[Python-Dev] Python 2.x and 3.x use survey, 2014 edition (original) (raw)

Chris McDonough chrism at plope.com
Wed Dec 17 01:45:07 CET 2014


On 12/16/2014 03:09 AM, Barry Warsaw wrote:

On Dec 16, 2014, at 02:15 PM, Skip Montanaro wrote:

While he doesn't explicitly say so, I got the distinct impression reading his recent blog post that he supports one source, not forked sources. I've ported a fair bit of code, both pure-Python and C extensions, both libraries and applications. For successful library ports to Python 3 that need to remain Python 2 compatible, I would almost always recommend a single source, common dialect, no-2to3 approach. There may be exceptions, but this strategy has proven effective over and over. I generally find I don't need six but it does provide some nice conveniences that can be helpful. With something like tox running your test suite, it doesn't even have to be painful to maintain.

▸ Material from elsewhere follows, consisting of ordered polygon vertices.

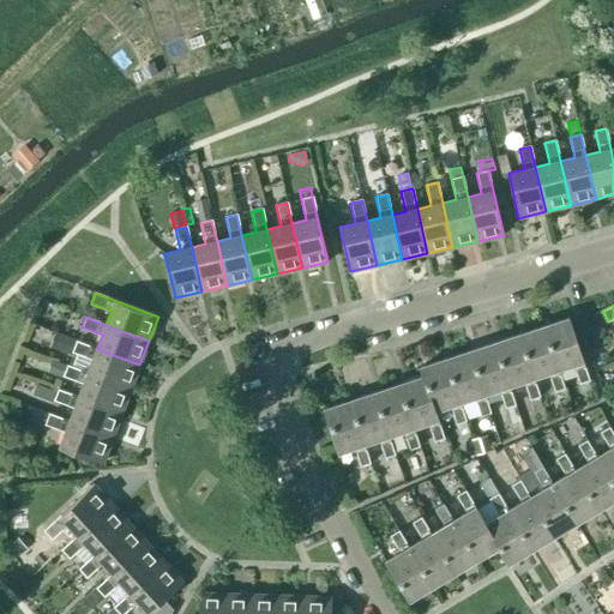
[(543,326),(558,369),(573,365),(579,384),(589,380),(569,318),(543,326)]
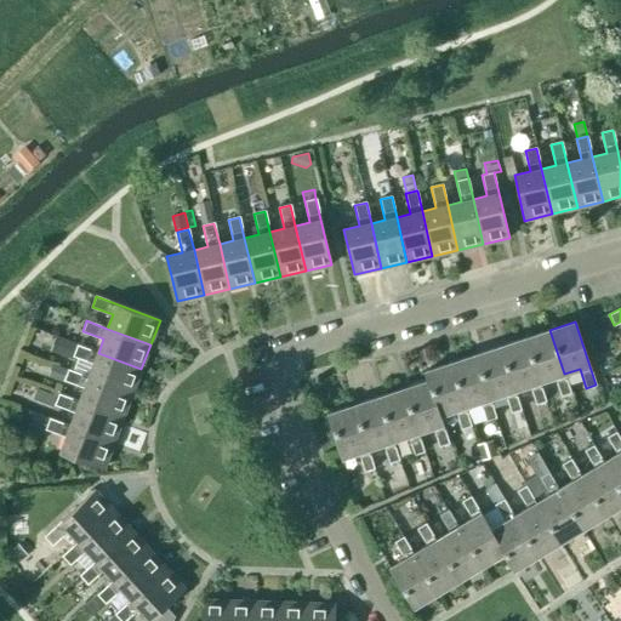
[(571,393),(564,374),(550,330),(524,339),(540,382),(554,377),(560,397),(571,393)]
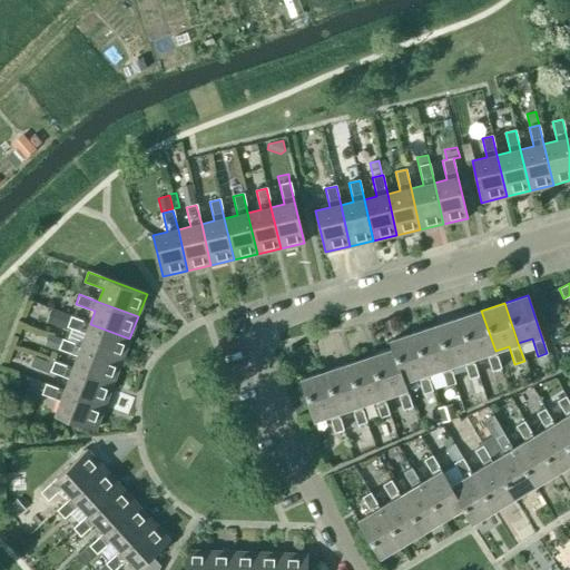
[(55,311),(50,324),(66,330),(67,326),(71,316),(55,311)]
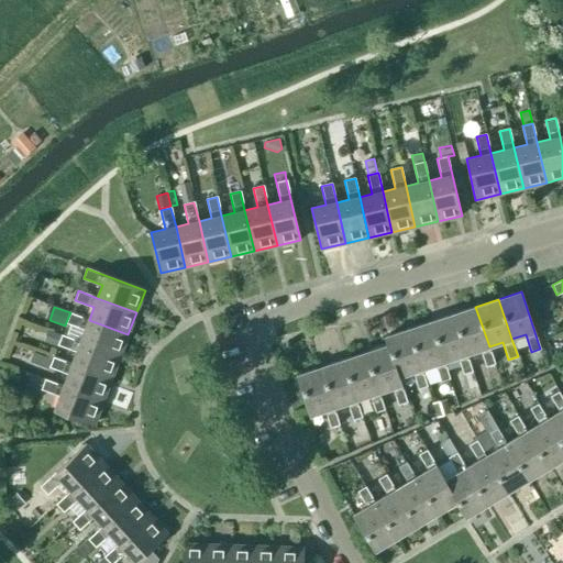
[(495,364),(489,346),(475,307),(453,315),(466,354),(481,350),(486,367),(495,364)]
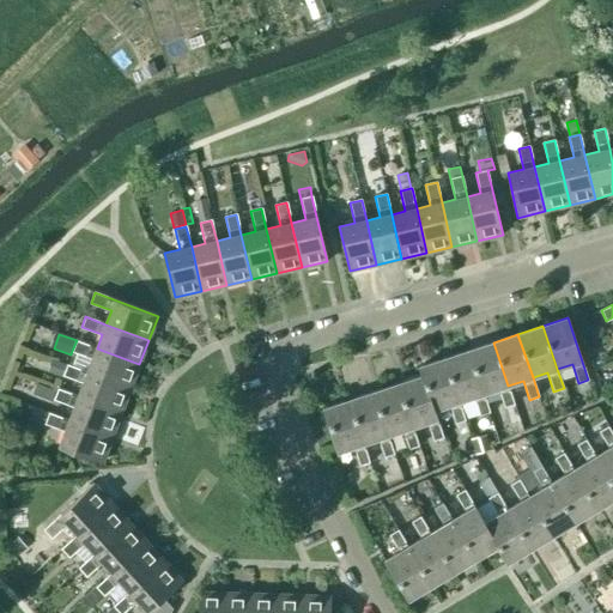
[(97,349),(77,340),(72,351),(92,359),(87,372),(131,388),(139,364),(97,349)]
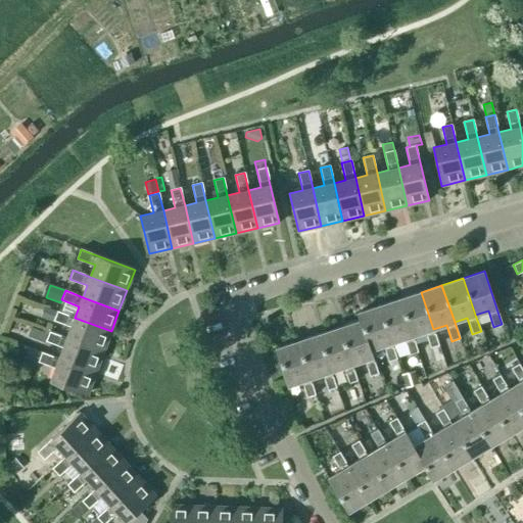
[(439,345),(433,329),(421,292),(399,299),(413,336),(425,332),(435,363),(443,361),(439,345)]
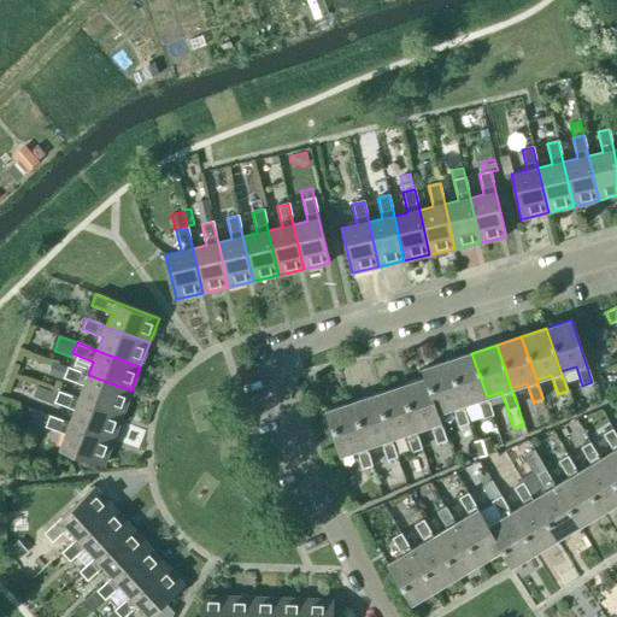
[(493,416),(487,397),(471,353),(447,362),(462,405),(476,400),(483,418),(493,416)]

I'll agree; with tox and some automated CI system like travis or jenkins or whatever, once you've done the port, it's only a minor nuisance to maintain a straddled 2/3 codebase. Programming in only the subset still isn't much fun, but maintenance is slightly easier than I expected it to be. "Drive by" contributions become slightly harder to accept because they often break 3 compatibility, and contributors are often unable or unwilling to install all the required versions that are tested by tox.